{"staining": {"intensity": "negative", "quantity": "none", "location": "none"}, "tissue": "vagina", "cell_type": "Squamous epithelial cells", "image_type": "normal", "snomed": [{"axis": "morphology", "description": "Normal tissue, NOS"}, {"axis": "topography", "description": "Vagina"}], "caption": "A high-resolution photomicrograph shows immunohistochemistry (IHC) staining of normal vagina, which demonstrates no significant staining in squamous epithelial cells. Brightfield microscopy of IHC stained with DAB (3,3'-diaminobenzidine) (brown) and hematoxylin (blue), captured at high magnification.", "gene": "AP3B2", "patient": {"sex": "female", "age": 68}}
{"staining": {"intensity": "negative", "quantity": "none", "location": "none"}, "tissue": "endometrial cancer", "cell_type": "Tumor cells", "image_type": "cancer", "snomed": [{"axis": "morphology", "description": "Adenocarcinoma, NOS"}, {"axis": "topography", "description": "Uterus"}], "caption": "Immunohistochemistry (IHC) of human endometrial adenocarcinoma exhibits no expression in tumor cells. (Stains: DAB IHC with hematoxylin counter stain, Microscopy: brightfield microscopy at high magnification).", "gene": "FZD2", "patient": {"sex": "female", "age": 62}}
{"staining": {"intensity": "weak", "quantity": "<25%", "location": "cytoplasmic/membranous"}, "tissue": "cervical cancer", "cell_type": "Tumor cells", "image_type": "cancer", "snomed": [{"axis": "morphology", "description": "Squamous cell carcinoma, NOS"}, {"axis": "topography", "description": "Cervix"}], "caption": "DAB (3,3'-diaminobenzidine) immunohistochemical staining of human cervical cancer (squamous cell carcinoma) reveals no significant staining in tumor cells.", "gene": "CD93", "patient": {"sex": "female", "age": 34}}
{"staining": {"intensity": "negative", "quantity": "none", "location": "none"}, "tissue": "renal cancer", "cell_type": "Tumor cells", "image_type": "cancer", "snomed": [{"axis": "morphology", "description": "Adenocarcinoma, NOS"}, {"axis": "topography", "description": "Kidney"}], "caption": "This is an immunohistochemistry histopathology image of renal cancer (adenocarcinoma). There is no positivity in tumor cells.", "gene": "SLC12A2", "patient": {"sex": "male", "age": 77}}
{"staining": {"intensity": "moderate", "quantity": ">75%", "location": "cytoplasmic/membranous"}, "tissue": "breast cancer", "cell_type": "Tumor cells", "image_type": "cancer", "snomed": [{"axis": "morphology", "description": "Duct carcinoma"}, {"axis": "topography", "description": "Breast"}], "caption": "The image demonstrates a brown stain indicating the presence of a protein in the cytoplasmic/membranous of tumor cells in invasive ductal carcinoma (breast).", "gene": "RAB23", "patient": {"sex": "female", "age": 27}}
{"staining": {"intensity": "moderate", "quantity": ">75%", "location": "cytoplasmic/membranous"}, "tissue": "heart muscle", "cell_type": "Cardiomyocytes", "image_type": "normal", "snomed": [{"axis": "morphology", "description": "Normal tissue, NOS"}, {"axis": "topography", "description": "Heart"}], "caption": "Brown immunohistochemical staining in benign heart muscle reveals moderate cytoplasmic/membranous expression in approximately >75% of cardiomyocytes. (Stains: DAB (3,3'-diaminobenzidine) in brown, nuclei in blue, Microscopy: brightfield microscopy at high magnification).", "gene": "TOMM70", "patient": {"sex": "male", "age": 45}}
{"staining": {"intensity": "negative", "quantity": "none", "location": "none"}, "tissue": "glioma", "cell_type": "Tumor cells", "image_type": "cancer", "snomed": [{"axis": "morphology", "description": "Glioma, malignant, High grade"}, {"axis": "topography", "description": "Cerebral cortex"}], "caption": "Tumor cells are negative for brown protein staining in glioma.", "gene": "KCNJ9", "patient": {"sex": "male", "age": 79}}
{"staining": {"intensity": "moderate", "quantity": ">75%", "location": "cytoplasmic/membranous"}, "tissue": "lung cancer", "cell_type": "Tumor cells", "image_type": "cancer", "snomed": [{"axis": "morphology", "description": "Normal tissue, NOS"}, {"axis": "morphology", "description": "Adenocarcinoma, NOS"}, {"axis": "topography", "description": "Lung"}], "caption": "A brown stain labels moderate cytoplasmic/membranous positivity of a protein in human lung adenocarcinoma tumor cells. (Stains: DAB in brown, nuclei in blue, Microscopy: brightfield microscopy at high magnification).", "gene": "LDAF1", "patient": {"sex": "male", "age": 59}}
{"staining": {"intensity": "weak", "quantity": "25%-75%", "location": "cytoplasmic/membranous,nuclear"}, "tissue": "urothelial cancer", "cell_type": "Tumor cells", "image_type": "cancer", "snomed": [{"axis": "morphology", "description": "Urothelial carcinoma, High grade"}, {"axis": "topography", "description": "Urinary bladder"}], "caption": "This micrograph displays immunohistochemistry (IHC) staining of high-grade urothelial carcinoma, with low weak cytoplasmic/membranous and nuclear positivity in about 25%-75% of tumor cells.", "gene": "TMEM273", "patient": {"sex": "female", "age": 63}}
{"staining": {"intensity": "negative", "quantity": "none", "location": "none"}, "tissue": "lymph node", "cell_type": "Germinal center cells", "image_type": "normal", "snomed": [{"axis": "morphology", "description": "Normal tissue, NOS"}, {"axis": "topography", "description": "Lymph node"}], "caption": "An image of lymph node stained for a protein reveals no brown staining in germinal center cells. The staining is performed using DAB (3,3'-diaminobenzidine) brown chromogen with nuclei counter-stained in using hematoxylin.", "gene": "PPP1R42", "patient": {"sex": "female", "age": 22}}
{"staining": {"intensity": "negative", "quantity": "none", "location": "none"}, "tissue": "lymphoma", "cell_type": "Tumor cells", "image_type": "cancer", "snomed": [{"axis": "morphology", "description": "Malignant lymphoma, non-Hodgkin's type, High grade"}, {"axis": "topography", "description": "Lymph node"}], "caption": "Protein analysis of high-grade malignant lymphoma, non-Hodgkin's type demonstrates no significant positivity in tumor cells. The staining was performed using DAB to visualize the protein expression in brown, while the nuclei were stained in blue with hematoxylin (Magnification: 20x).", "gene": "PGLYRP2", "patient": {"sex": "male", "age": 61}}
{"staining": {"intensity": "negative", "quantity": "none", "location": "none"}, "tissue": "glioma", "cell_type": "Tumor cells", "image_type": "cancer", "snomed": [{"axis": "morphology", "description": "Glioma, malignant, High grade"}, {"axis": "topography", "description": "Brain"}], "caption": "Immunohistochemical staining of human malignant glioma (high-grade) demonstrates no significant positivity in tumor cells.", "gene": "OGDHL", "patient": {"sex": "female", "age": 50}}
◇ ◇ ◇ ◇
Your goal => Where does the string "squamous" occur in the listing above? Return every line that contains it.

Answer =>
{"staining": {"intensity": "negative", "quantity": "none", "location": "none"}, "tissue": "vagina", "cell_type": "Squamous epithelial cells", "image_type": "normal", "snomed": [{"axis": "morphology", "description": "Normal tissue, NOS"}, {"axis": "topography", "description": "Vagina"}], "caption": "A high-resolution photomicrograph shows immunohistochemistry (IHC) staining of normal vagina, which demonstrates no significant staining in squamous epithelial cells. Brightfield microscopy of IHC stained with DAB (3,3'-diaminobenzidine) (brown) and hematoxylin (blue), captured at high magnification.", "gene": "AP3B2", "patient": {"sex": "female", "age": 68}}
{"staining": {"intensity": "weak", "quantity": "<25%", "location": "cytoplasmic/membranous"}, "tissue": "cervical cancer", "cell_type": "Tumor cells", "image_type": "cancer", "snomed": [{"axis": "morphology", "description": "Squamous cell carcinoma, NOS"}, {"axis": "topography", "description": "Cervix"}], "caption": "DAB (3,3'-diaminobenzidine) immunohistochemical staining of human cervical cancer (squamous cell carcinoma) reveals no significant staining in tumor cells.", "gene": "CD93", "patient": {"sex": "female", "age": 34}}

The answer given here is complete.